It was a year of uncertainty and anticipation, of hopes for a return to a degree of normalcy following the onset of the COVID-19 pandemic in 2020. And it was a year that showed, again, the difficulty of making investment decisions based on predictions of where markets will go—as well as the enduring benefits of diversification and flexibility.
Coming out of a volatile 2020, investors sought signals as to which way the global economy was headed. The distribution of vaccines and the easing of lockdowns were followed by an economic rebound, but the emergence of new variants would be a setback for the recovery. Despite these challenges, global gross domestic product grew, completing the transition from recovery to expansion and eventually surpassing its pre-pandemic peak.
Still, the recovery would be accompanied by labor shortages, supply chain issues, and rising inflation. Prices increased especially rapidly in areas such as food and energy, and the US consumer price index jumped 6.81% from year-earlier levels in November, a rise unseen in nearly four decades. The media was filled with debates about where inflation would go, what was causing it, how long it might last, and what could, or should, be done in response. (An investor pondering those questions might take comfort knowing that many assets in the past have outpaced even above-average inflation.)

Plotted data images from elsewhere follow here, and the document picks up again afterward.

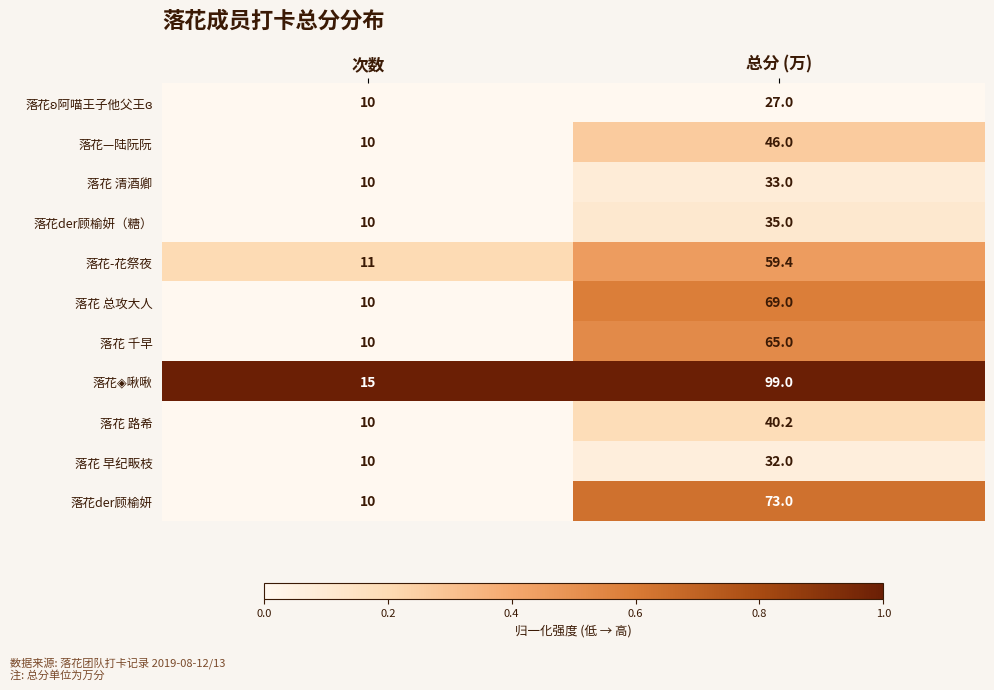

What is the difference between the 落花 早纪畈枝 values at 总分 (万) and 次数?

22.0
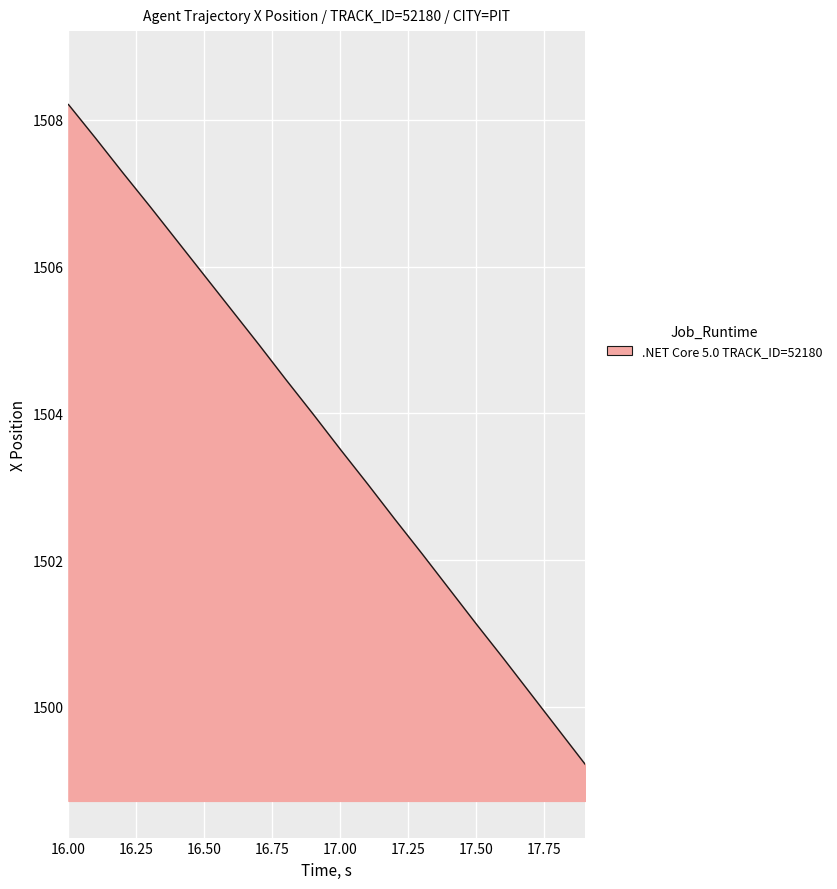

What is the difference between the maximum and minimum values?

9.0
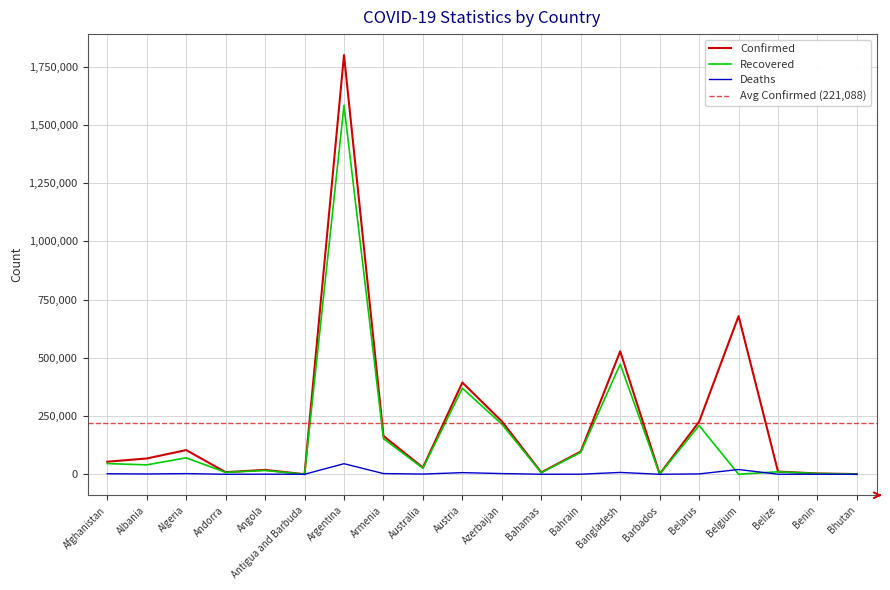

What is the average value of the Confirmed series?

221088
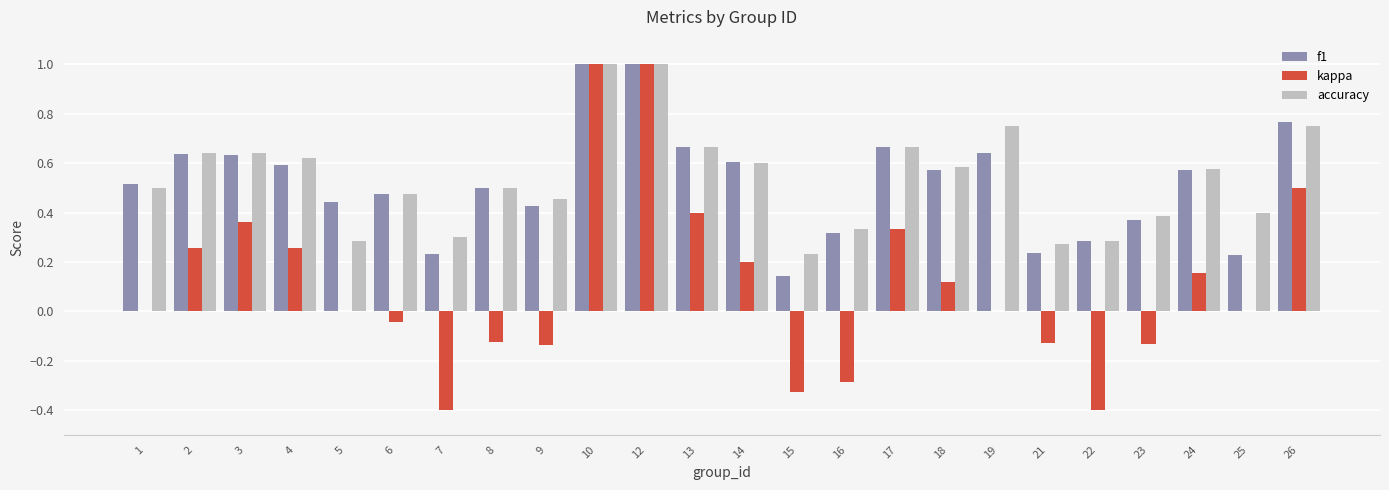

How many data points does each series have?

24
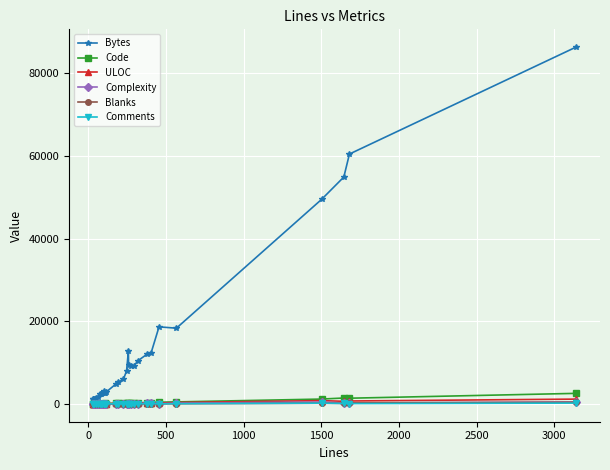

True or false: ULOC and Comments cross at least once.

False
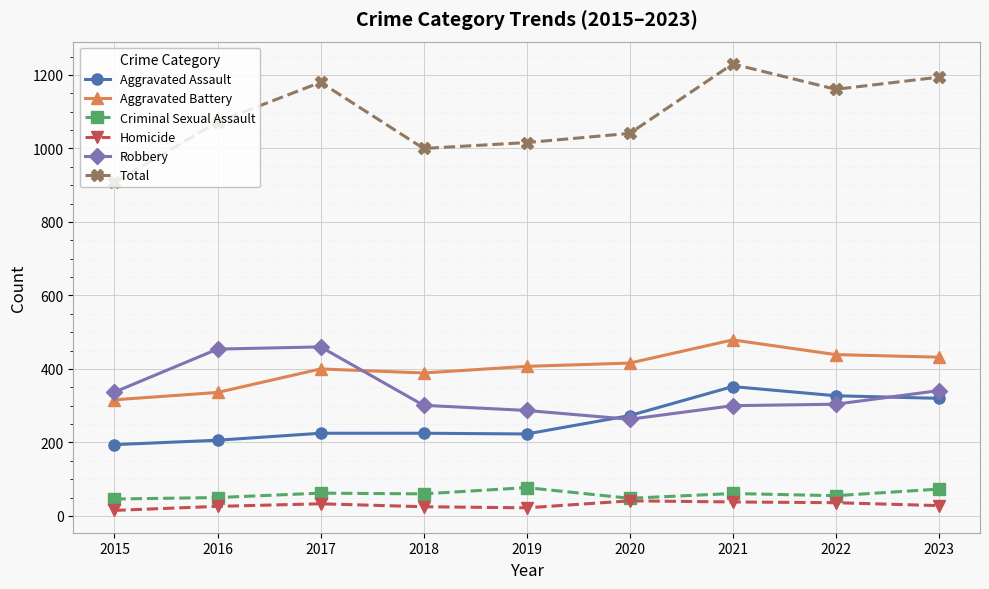

Count the number of data series in this chart.

6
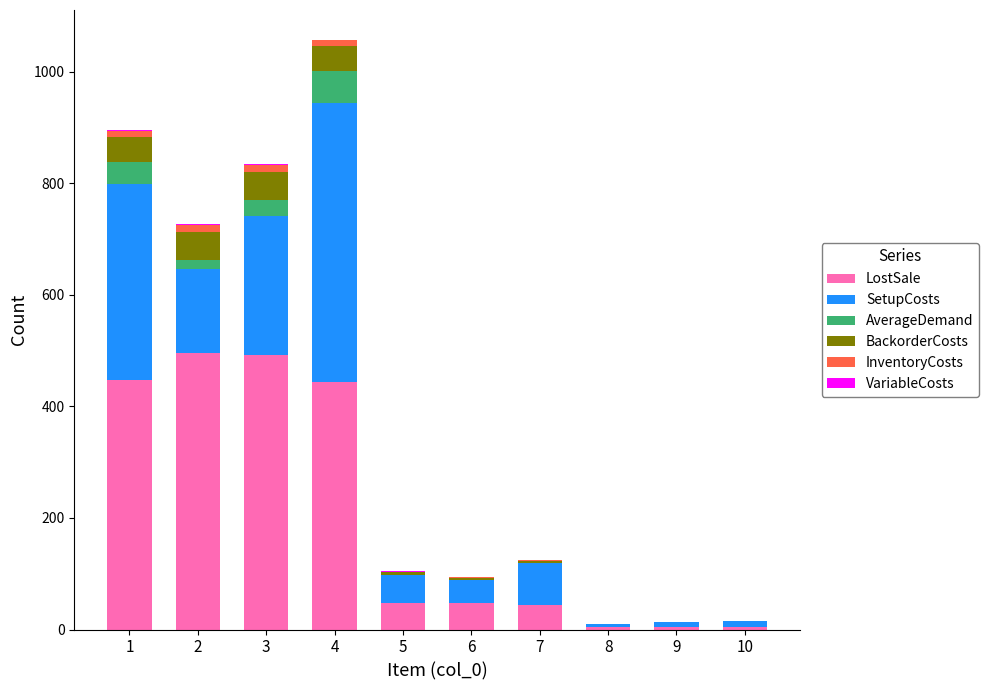

What is the maximum value for LostSale?

496.0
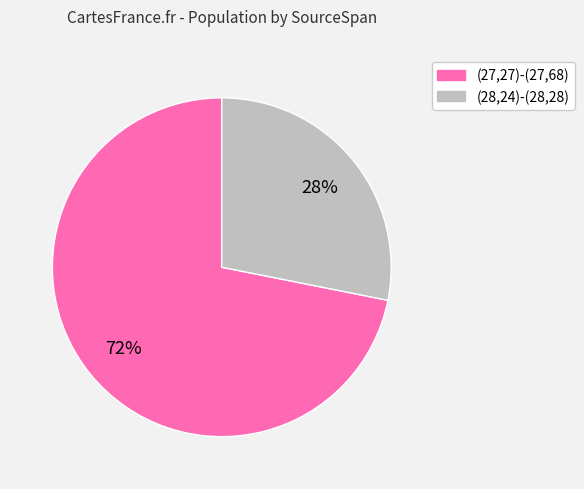

Is there a majority slice in this chart?

Yes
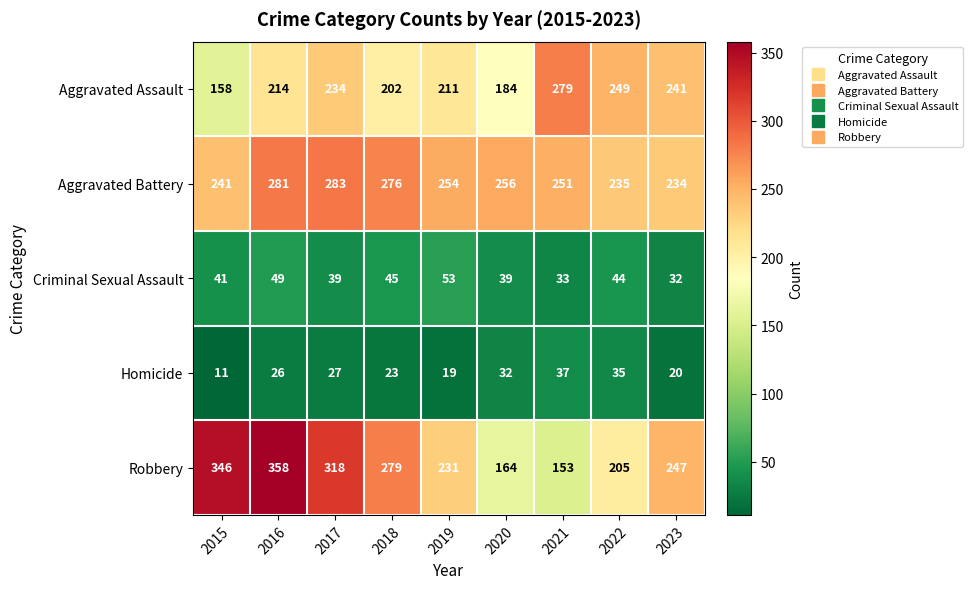

What is the difference between the maximum and minimum values in the Aggravated Battery series?

49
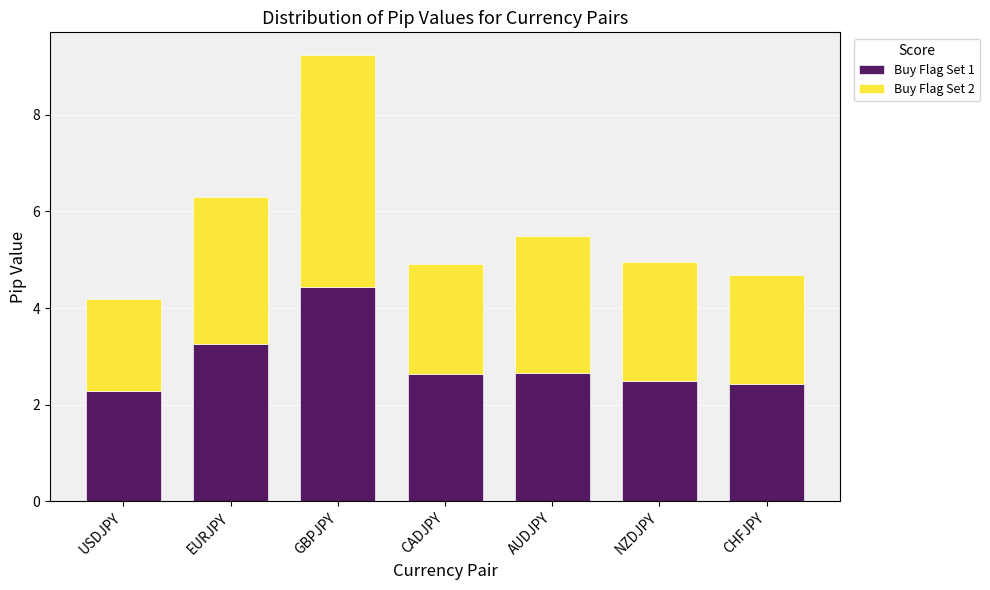

Count the number of data series in this chart.

2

Throughout the year, the market continued a relatively steady rise, with large cap stocks in the US ending 2021 near a record high. The S&P 500 Index1 generated returns of 28.71%. In addition to the effective vaccines, markets were buoyed by a number of other positive developments, including strong corporate earnings and increased consumer demand. In the third quarter, US corporations pulled in record profits—both in dollar terms and as a share of GDP (11%).2 That came as consumer spending generally trended higher throughout the year, rebounding from pandemic lows.
Likewise, global markets continued to rise alongside those in the US, despite some setbacks, as Exhibit 1 shows. Markets that started the year strong were up and down in the year’s second half but still near all-time highs. Global equities, as measured by the MSCI All Country World Index,3 increased 18.54%. Developed international stocks, as represented by the MSCI World ex USA Index, rose 12.62%, notably stronger than emerging markets, which saw the MSCI Emerging Markets Index fall –2.54%.